Before we can separate them, let's understand what mixed audio looks like. Animation 1 shows how two different audio signals become a single signal when recorded using a single microphone.

0:00
/
Animation 1.

As you can see, the resulting signal is tricky to understand because it contains information from both sources and the data is very complex. What comes to our help is the Short Time Fourier Transform (STFT), which allows us to extract time-frequency domain data from the mixed signal. This representation is called Spectrogram. This data provides a clearer picture of what the mixed audio looks like.

Image 1. Spectrogram of mixed audio.
Image 2. Spectrogram of the drums and bass guitar track 
Image 3. Spectrogram of the violin track.

As we can see from the spectrogram images above, the mixed audio spectrogram contains data from both sources. However, it is evident that the spectrogram exhibits different patterns and structures for each source. This difference in patterns is what makes audio source separation possible using Spectrograms. Now the goal is to find the Spectrogram of the drums and bass guitar track and the violin track having the mixed audio Spectrogram.

The Basic Idea Behind NMF.

NMF, or Non-Negative Matrix Factorization, is a mathematical technique used to decompose a given matrix into two non-negative matrices. The basic idea behind NMF is to find a low-rank approximation of the original matrix by representing it as the product of these non-negative matrices. NMF has been widely used in various fields, including image processing, text mining, and audio source separation. In the context of audio source separation, NMF allows us to separate mixed audio signals into their individual components, enabling us to extract specific sound sources from a mixture. It has proven to be a powerful tool for music production, speech recognition, speech enhancement and audio analysis tasks.

***

▸ Instructions:
[a] In the audio separation text, rewrite the paragraph beginning "NMF, or Non-Negative Matrix Factorization" as a short bulleted list that keeps its main facts.
[b] Continue the text on audio source separation with NMF from its final sentence.
The material after this point isn't needed.

***

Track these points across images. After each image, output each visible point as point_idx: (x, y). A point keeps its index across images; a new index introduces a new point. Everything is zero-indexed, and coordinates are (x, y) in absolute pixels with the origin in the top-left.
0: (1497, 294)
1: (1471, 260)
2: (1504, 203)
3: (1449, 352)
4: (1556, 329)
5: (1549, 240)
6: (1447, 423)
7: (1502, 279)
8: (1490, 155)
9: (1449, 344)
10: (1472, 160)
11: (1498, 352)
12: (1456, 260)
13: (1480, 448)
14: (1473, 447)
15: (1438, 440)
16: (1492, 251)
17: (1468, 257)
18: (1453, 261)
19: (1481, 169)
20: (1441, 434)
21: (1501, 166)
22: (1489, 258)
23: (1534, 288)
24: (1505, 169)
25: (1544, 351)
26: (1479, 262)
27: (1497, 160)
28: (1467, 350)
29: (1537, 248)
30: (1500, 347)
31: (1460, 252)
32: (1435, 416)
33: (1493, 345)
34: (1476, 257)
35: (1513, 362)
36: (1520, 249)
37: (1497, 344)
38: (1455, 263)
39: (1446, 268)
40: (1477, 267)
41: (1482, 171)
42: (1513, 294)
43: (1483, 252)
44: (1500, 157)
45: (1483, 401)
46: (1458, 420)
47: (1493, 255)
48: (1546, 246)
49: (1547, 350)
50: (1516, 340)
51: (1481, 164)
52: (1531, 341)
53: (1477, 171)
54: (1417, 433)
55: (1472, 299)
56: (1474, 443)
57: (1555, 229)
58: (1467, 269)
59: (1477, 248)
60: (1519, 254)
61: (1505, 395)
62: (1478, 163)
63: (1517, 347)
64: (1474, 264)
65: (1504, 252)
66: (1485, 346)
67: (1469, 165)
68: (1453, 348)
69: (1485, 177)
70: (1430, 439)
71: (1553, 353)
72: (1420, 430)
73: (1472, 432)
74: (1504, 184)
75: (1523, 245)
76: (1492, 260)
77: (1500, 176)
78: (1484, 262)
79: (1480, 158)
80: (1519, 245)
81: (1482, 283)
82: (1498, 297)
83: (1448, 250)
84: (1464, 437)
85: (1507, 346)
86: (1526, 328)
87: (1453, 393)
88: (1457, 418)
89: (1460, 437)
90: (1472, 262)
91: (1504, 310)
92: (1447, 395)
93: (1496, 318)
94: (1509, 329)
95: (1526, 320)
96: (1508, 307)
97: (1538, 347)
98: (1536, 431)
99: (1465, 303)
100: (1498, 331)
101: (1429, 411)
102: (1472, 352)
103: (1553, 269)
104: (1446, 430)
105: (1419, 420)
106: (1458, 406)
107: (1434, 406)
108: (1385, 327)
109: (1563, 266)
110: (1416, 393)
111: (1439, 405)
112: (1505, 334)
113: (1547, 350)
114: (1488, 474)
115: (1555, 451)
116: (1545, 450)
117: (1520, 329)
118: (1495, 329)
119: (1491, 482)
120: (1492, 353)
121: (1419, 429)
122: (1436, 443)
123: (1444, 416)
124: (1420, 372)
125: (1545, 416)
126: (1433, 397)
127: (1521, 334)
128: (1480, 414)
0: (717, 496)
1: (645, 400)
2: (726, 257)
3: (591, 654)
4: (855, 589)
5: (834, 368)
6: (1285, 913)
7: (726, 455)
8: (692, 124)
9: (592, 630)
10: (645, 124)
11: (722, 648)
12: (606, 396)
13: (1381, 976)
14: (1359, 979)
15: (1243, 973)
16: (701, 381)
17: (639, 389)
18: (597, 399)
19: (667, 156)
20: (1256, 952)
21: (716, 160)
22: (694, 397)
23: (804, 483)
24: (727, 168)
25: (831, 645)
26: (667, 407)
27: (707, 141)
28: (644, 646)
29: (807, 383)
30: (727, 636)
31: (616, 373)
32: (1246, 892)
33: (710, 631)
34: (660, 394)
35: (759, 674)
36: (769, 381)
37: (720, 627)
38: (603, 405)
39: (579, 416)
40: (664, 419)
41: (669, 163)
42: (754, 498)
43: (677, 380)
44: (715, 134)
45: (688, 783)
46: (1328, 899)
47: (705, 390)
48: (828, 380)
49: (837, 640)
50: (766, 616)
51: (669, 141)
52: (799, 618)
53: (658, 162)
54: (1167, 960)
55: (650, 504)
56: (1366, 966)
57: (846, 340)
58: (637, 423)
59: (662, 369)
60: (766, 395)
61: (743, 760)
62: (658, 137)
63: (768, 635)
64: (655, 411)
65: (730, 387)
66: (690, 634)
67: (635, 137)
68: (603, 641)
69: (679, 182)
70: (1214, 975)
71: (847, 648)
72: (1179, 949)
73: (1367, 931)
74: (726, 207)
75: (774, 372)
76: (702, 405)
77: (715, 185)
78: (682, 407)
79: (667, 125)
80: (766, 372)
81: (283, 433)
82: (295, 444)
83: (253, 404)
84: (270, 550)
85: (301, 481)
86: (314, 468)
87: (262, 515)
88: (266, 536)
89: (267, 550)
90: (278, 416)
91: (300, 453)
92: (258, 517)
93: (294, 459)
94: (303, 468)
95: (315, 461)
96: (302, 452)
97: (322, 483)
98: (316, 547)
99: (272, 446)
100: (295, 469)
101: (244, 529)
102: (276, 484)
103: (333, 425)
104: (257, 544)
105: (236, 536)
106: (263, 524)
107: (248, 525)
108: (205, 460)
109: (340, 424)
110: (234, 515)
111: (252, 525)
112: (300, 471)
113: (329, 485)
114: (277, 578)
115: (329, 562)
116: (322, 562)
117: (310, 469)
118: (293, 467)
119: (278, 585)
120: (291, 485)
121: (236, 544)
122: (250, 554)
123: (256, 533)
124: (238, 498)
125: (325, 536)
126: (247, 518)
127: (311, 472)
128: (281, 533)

***

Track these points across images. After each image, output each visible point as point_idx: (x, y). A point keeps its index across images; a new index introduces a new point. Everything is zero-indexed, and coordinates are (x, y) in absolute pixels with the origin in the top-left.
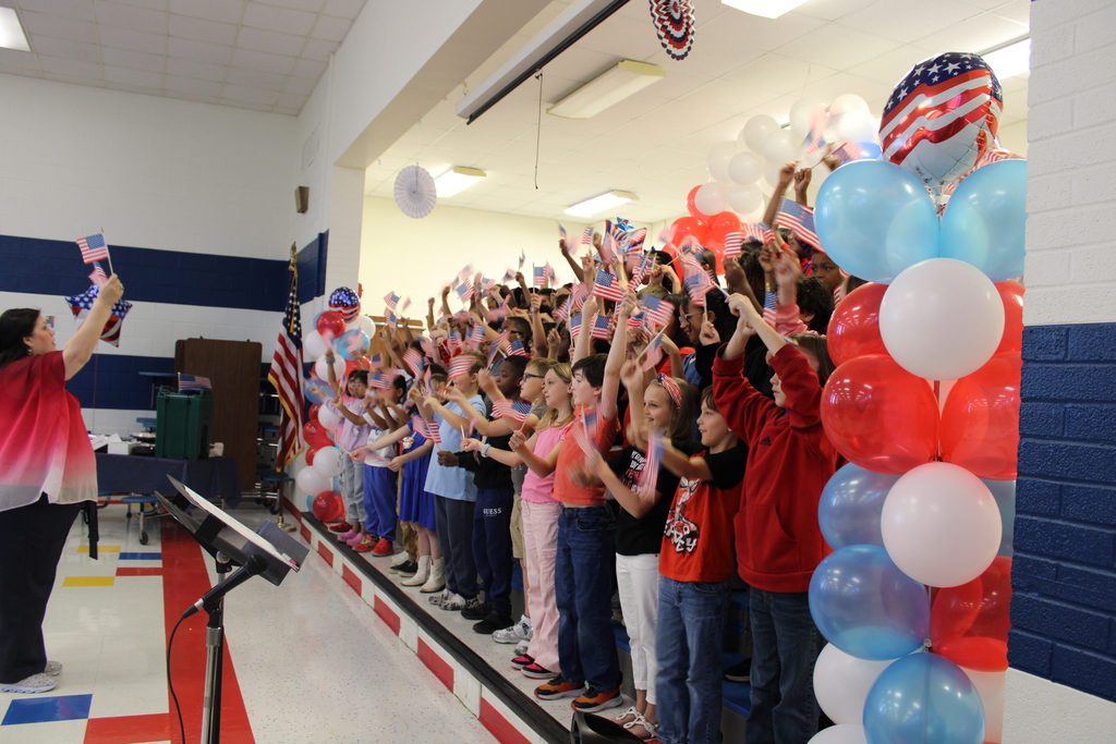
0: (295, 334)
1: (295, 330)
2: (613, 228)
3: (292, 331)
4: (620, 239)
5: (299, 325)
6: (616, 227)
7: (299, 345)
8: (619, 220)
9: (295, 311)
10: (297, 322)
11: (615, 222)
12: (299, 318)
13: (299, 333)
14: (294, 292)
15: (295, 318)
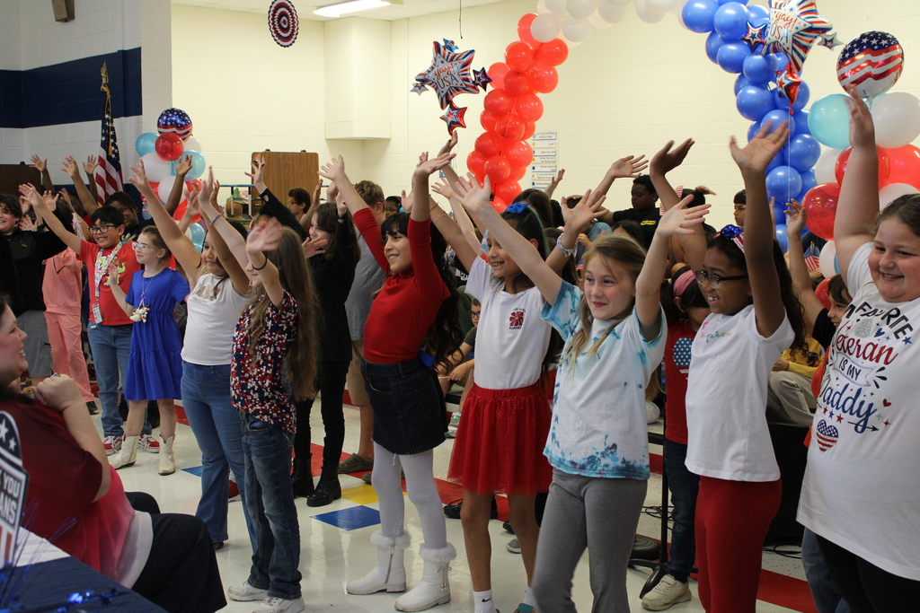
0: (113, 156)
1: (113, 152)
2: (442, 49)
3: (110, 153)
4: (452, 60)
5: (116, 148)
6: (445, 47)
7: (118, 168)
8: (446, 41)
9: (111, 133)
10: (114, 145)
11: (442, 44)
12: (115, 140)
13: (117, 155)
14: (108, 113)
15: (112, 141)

***

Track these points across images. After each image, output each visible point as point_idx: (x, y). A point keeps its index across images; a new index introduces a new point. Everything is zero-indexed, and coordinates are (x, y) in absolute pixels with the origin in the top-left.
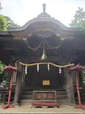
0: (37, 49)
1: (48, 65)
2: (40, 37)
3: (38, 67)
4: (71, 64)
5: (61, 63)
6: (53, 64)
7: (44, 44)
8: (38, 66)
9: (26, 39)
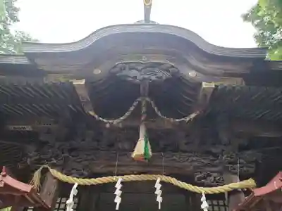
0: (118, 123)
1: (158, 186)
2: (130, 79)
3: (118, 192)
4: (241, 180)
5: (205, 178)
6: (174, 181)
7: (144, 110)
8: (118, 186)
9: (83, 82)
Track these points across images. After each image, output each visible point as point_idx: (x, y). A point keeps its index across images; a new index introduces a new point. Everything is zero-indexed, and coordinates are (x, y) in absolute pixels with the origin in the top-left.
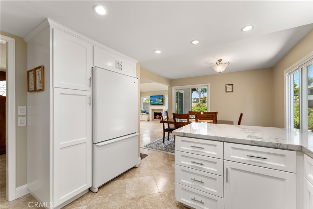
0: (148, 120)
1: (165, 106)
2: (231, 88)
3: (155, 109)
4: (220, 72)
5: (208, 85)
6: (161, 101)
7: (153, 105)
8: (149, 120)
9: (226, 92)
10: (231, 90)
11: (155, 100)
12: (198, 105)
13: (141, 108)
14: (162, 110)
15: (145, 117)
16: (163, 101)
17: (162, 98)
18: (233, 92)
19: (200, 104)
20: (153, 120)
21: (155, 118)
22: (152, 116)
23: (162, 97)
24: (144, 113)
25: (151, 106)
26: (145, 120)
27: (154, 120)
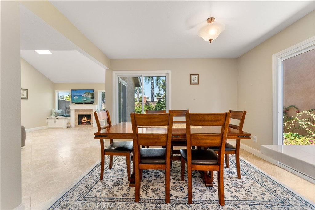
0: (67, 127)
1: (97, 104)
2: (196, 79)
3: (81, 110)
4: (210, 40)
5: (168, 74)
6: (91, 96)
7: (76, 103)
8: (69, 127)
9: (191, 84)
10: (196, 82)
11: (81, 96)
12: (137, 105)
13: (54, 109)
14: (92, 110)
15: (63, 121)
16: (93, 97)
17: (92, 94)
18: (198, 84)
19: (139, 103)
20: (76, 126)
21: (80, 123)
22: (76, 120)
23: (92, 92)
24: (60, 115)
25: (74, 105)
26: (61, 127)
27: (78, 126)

***

▸ Answers provided:
[a]
- NMF (Non-Negative Matrix Factorization) is a mathematical technique that decomposes a matrix into two non-negative matrices.
- Its basic idea is to approximate the original matrix at low rank as the product of those two matrices.
- It is widely used in image processing, text mining and audio source separation.
- In audio source separation, it splits mixed audio signals into their individual components so specific sound sources can be extracted.
- It has proven powerful for music production, speech recognition, speech enhancement and audio analysis.

[b]
Let's consider a matrix V of size m x n, where m represents the number of rows and n represents the number of columns. NMF aims to find two non-negative matrices W (of size m x r) and H (of size r x n), where r is the desired number of components, such that their product approximates the original matrix V.

Image 4. Illustration of Matrix Factorization

V ≈ WH

In the given example, let's focus on image 4. As shown in the image, the matrix W is approximated by multiplying two matrices: W and H. What's interesting is that the number of columns in W (6 in this case) corresponds to the number of columns in our spectrogram. In this specific scenario, matrix W is decomposed into a matrix with 4 rows and 2 columns. These 2 columns can be thought of as features, which represent certain characteristics or patterns in the audio sources. On the other hand, matrix H has 2 rows and 6 columns, which can be seen as activations or coefficients indicating how strongly each feature is present at each time point or frequency bin. The non-negativity constraint ensures that both W and H consist only of non-negative values, which makes the resulting components additive and meaningful in audio applications.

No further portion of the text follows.